Others, including ministers from Khan’s party, have said that criticism of the military in Pakistan is unconstitutional. Imran Khan’s own response has been to claim that Sharif — thrice elected prime minister of Pakistan — is an agent of the Indian government.
The Pakistani military has some hard thinking to do. Most of its choices in the past three or four years have been bad ones. First it decided to prop up Khan and his party. As the Pakistani security analyst Ayesha Siddiqa points out, Khan’s government has failed on at least two counts that matter to his uniformed backers. It has not been able to ensure that funds continue to flow into Pakistan’s fragile, externally dependent economy. Meanwhile, foreign-policy grandstanding, including cozying up to his fellow populist, Turkish Prime Minister Recep Tayyip Erdogan, seems to have irritated Pakistan’s most reliable supporters in Riyadh and Beijing.

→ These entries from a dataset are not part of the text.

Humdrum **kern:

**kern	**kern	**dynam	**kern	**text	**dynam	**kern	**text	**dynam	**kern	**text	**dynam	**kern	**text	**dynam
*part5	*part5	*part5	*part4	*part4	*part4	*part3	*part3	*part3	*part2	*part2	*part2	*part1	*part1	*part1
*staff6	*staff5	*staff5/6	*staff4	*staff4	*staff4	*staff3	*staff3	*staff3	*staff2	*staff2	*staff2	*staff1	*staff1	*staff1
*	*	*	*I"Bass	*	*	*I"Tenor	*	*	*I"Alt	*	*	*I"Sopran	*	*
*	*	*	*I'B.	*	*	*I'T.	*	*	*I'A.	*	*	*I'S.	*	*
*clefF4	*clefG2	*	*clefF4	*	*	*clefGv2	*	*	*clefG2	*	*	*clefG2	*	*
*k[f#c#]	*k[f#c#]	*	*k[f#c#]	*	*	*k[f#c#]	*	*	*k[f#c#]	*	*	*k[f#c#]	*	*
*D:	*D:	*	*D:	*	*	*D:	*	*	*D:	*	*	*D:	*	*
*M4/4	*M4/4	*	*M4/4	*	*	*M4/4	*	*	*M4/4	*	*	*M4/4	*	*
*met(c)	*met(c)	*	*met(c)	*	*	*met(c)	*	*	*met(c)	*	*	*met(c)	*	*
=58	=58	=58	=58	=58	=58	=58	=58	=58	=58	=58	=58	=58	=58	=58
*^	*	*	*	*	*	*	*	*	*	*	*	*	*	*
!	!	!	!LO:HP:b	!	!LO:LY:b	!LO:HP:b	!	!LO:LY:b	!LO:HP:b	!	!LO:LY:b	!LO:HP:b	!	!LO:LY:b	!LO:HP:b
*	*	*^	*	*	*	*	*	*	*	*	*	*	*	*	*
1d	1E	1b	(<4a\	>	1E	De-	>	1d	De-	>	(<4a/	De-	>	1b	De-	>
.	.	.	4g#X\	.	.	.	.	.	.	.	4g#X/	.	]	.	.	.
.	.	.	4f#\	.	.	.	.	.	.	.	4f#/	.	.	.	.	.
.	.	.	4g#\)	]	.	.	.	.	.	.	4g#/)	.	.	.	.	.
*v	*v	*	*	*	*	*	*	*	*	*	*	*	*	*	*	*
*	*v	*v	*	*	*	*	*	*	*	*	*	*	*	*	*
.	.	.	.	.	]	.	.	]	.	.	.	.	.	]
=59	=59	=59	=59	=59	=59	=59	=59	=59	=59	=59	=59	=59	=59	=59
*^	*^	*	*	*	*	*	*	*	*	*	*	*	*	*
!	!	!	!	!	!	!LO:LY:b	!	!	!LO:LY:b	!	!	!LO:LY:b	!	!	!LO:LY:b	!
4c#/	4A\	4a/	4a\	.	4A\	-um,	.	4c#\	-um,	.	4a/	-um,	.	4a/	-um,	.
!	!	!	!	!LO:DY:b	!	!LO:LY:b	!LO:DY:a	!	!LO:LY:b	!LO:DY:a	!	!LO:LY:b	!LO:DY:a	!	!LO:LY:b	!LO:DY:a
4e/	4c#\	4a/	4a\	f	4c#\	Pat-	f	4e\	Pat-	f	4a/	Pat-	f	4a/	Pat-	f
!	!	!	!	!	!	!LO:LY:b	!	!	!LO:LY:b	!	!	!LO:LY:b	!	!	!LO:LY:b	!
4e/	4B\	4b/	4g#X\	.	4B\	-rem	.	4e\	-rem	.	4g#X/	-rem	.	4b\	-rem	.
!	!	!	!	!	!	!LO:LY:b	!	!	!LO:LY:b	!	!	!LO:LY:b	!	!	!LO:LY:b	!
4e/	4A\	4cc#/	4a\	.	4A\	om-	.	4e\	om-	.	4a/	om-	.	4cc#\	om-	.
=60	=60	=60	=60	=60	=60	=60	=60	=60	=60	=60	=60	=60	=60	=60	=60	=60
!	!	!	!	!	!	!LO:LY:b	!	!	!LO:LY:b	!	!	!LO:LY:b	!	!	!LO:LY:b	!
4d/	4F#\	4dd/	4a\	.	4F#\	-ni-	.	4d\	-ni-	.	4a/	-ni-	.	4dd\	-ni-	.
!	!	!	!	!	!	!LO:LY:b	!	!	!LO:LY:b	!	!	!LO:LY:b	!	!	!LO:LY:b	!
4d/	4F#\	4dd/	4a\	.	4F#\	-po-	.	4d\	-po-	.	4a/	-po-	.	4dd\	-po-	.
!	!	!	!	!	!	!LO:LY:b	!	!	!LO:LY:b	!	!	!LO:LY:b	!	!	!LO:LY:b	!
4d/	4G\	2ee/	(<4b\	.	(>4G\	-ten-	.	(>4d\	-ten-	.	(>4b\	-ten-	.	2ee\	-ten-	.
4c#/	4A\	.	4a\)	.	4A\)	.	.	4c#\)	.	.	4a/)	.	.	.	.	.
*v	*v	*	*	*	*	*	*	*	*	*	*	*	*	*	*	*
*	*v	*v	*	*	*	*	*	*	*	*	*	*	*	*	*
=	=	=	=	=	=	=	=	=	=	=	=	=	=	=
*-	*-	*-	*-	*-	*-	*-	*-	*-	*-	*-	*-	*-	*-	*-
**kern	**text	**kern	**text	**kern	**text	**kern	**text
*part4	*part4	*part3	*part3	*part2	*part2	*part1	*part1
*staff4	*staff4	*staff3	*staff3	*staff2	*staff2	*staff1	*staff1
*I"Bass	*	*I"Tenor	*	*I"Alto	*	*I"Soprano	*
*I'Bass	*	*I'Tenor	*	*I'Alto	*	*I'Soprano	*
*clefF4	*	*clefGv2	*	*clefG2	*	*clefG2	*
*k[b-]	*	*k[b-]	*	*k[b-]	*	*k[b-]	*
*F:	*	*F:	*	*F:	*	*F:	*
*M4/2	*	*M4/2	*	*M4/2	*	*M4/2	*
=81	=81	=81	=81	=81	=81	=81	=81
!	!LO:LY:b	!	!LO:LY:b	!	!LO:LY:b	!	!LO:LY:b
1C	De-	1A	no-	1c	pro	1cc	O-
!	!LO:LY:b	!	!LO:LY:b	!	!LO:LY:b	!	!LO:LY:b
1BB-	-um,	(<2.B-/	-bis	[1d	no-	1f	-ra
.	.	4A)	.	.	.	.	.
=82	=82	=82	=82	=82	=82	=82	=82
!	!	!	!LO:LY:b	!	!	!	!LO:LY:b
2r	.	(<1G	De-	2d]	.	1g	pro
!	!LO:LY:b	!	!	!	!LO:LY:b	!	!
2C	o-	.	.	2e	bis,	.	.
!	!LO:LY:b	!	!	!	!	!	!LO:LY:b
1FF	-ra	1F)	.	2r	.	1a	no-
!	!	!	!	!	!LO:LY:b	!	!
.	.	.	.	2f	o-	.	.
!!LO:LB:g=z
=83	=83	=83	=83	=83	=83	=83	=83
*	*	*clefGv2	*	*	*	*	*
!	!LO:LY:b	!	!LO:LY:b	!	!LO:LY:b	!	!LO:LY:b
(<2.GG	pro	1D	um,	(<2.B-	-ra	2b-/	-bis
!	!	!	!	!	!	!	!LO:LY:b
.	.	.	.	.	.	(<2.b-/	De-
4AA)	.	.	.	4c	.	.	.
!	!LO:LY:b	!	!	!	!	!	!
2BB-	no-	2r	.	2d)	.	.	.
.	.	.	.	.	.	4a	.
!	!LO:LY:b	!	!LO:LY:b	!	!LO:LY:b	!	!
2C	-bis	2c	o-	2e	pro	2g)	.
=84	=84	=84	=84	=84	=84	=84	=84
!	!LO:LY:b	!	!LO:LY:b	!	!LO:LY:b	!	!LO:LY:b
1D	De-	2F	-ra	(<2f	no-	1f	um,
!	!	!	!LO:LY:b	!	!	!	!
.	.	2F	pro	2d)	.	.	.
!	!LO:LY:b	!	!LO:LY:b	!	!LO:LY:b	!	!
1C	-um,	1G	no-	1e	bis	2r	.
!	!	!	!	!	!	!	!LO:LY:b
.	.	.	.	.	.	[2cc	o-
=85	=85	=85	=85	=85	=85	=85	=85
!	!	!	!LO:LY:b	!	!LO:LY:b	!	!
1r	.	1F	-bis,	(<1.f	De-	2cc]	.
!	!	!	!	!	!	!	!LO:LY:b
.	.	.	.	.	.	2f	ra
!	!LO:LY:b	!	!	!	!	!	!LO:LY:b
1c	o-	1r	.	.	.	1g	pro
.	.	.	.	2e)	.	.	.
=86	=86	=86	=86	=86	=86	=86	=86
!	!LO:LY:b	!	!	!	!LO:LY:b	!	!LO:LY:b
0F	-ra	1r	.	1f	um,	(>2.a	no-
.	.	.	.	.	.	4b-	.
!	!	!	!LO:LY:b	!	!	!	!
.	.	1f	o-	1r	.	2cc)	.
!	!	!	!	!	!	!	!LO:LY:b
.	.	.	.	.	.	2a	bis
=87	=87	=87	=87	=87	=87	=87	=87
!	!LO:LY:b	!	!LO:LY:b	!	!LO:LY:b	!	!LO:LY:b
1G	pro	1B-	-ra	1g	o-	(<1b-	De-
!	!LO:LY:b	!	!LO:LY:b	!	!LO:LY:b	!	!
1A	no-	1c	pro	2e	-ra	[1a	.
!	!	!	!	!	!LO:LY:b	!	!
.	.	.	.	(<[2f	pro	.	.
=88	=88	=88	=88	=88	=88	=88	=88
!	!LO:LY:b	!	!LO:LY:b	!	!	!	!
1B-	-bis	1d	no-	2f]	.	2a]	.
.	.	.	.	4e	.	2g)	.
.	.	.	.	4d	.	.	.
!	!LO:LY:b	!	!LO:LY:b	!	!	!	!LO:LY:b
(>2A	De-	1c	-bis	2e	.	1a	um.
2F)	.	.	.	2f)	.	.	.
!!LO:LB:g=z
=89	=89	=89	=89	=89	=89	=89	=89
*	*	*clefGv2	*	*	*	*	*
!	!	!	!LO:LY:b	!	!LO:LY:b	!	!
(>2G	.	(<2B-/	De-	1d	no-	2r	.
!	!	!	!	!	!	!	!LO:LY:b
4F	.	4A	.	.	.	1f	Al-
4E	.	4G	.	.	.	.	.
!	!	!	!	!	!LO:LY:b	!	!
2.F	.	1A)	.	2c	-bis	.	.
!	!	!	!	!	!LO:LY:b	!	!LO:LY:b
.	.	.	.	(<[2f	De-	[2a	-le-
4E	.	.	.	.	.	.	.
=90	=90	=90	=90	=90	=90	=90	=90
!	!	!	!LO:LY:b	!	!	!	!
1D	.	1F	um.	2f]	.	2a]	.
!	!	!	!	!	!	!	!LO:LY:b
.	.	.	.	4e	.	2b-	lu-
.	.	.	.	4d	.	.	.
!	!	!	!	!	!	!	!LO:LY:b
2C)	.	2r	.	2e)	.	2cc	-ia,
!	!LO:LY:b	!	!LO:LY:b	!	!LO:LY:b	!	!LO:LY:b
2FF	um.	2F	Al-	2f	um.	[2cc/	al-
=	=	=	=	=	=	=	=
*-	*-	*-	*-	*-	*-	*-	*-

In time, too, the military may discover that Khan himself is not quite as biddable as they would like. Earlier this month, in response to Sharif’s claim that the then-chief of military intelligence had asked him to quit as prime minister in 2014, Khan claimed that, in Sharif’s position, he would have demanded the spymaster resign for making the threat.
While a bit over the top, Khan’s boast is a reminder that the prime minister has had a proper populist’s ego ever since his days as a star cricketer. He has claimed that he himself is the personification of Pakistani democracy and that the army is quietly obedient to him because of his clean image. One wonders if the only person in the Pakistani establishment who doesn’t believe Imran Khan is beholden to the military is Khan himself.
On Oct. 16, the joint opposition will face its first test — a rally in Sharif’s Punjabi heartland. It is a long road back to power for Sharif’s party and Zardari’s; the former has lost Punjab and the latter its own power base in Pakistan’s only global city, Karachi. Yet it won’t be easy to root for the new opposition alliance, either. It is being led, after all, by the radical Fazlur Rehman, a canny cleric-politician who has openly said he shares the objectives (if not the dedication to violence) of the Taliban.
While Pakistan’s Islamist parties have been junior parties in government before and can draw large numbers of demonstrators, they have always been electorally marginal. Now, given that the mainstream political parties are unpopular and enfeebled, this might be the moment that Rehman and his colleagues have been waiting for. Egypt has shown us how hard it is for military dictators to fight political Islamism. And in India, Hindu nationalists were similarly marginal to electoral politics until they became part of the alliance, 40 years ago, that defeated the authoritarian Indira Gandhi.
If mainstream parties continue to fade, Pakistani politics may well see a three-way tug-of-war between a middle-class populist, an aggressive military establishment and radical Islamists. That’s in nobody’s interest — not even the Pakistan army’s.